> [Material for the task]
-------

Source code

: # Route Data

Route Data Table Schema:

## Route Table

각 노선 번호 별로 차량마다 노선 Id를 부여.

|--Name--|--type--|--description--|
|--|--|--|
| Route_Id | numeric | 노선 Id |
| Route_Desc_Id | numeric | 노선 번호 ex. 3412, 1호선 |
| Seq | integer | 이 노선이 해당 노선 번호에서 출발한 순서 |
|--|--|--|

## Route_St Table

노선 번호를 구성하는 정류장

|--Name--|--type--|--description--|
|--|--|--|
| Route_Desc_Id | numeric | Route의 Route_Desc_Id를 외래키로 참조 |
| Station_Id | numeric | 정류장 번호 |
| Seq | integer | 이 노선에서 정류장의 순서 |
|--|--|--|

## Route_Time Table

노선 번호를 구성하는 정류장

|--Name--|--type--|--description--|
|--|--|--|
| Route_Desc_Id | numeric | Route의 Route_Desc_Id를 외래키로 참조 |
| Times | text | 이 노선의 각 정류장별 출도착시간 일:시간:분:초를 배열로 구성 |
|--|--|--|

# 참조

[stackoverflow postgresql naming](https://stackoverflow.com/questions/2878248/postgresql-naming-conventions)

-------

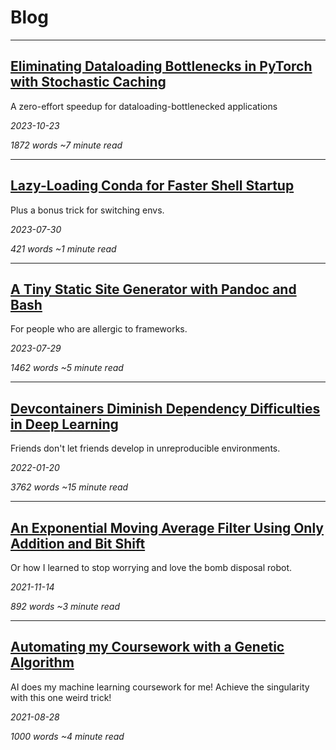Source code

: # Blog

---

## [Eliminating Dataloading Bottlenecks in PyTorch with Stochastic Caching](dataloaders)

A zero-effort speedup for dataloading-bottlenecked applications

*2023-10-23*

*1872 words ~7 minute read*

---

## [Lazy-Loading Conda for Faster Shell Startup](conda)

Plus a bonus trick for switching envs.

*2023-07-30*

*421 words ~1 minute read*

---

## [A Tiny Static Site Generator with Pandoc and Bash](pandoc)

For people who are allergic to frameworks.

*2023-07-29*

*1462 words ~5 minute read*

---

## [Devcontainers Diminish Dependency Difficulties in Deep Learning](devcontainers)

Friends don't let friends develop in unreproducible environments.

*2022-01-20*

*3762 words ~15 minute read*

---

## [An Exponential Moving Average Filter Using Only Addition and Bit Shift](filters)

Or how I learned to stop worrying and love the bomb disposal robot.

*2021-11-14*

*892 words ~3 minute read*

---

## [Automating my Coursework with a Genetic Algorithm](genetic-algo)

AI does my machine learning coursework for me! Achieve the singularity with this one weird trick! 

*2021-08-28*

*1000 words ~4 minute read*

-------

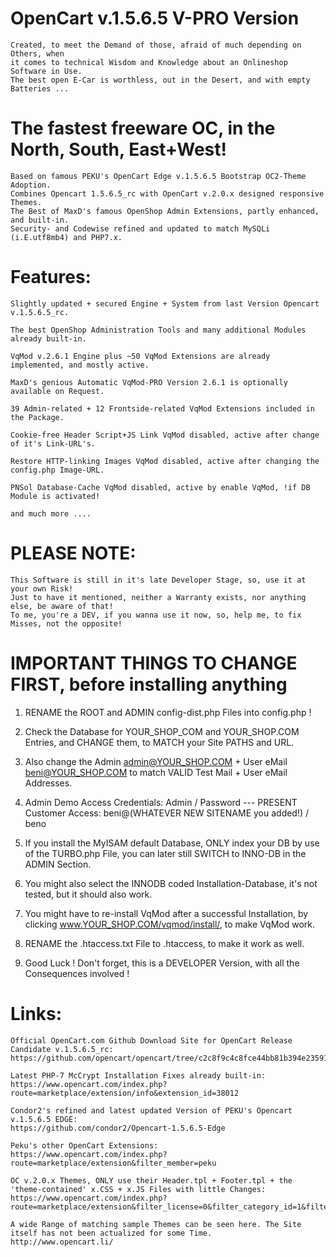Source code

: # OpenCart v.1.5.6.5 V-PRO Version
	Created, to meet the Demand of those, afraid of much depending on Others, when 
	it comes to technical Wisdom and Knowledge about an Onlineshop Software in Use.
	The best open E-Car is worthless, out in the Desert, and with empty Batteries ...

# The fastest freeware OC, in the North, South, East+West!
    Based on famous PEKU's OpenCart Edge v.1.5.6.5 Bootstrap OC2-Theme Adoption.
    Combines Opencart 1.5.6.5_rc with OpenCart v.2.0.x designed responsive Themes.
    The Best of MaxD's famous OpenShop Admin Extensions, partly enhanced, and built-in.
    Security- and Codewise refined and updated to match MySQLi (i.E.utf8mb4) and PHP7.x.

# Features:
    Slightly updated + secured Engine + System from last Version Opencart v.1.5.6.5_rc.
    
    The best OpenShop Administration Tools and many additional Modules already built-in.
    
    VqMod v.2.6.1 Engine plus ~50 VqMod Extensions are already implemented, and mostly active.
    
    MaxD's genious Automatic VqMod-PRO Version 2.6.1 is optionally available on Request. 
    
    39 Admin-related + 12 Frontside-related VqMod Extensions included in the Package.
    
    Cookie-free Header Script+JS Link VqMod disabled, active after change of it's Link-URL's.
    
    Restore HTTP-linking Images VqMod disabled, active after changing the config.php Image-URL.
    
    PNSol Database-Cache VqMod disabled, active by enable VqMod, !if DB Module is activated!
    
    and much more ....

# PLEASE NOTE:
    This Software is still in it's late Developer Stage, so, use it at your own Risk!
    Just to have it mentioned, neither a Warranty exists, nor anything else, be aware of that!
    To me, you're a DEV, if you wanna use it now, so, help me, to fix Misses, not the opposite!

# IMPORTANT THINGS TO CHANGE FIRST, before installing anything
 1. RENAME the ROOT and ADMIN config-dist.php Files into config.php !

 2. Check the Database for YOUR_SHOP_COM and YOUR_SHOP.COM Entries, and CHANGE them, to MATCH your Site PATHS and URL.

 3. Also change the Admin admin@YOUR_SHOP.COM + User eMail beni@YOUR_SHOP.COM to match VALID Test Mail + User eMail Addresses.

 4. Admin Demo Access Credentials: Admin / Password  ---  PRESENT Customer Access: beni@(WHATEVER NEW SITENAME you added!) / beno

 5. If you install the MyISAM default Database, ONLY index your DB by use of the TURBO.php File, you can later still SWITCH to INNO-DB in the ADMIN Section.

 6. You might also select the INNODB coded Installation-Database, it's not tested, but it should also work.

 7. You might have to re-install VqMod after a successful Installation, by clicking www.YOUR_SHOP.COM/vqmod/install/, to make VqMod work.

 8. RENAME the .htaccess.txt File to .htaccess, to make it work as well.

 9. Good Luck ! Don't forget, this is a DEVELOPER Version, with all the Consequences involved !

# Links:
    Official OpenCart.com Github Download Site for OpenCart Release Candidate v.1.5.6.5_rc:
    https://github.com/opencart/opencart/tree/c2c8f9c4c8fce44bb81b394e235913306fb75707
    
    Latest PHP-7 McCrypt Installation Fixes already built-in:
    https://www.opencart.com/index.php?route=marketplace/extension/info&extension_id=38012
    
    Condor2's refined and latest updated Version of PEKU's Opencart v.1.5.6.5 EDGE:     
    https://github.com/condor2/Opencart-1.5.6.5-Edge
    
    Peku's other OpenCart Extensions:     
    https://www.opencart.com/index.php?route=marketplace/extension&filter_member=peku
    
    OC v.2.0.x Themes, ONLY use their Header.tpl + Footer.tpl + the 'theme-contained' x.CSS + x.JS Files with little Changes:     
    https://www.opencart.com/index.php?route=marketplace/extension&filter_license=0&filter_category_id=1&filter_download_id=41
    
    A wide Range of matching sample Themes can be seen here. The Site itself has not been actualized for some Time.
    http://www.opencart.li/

-------

> [What the task requires] Reproduce verbatim the lines of the records beginning with the line that contains "words ~7 minute read*" and continuing through the line that contains "words ~5 minute read*", including both of those lines.

> [Answer to the exercise]
*1872 words ~7 minute read*

---

## [Lazy-Loading Conda for Faster Shell Startup](conda)

Plus a bonus trick for switching envs.

*2023-07-30*

*421 words ~1 minute read*

---

## [A Tiny Static Site Generator with Pandoc and Bash](pandoc)

For people who are allergic to frameworks.

*2023-07-29*

*1462 words ~5 minute read*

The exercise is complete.